* Task statement *
Pull every line that includes the word "CELV" out of the data below and copy it.

* Provided data *
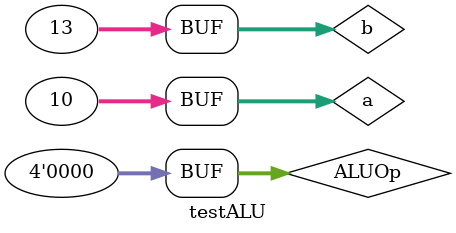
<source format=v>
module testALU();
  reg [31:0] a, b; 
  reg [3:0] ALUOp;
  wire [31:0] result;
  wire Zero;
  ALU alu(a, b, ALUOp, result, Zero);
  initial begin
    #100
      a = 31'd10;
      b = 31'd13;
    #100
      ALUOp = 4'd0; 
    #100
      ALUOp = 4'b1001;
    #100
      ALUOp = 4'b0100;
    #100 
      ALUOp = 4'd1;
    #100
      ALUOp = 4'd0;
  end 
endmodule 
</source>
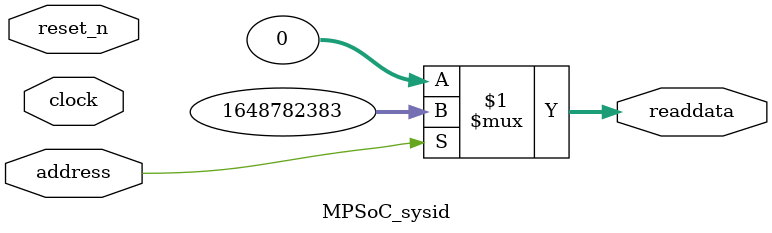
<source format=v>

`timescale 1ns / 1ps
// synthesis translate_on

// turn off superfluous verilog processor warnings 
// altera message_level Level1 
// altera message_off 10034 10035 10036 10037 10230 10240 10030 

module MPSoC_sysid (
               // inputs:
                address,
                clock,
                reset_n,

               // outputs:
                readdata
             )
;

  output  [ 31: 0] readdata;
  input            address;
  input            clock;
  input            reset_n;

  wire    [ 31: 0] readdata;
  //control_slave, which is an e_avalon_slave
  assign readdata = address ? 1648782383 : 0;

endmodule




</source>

==

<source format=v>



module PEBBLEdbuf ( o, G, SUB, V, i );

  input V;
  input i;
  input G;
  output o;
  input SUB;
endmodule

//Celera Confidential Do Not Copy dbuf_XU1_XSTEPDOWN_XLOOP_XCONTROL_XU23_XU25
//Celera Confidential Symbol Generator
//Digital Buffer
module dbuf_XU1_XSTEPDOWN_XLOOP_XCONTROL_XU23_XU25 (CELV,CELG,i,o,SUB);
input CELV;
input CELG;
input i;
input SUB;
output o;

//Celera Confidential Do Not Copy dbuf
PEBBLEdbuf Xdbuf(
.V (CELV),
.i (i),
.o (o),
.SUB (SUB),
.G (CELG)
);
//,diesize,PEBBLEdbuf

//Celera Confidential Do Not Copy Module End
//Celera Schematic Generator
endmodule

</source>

* Answer box *
module dbuf_XU1_XSTEPDOWN_XLOOP_XCONTROL_XU23_XU25 (CELV,CELG,i,o,SUB);
input CELV;
.V (CELV),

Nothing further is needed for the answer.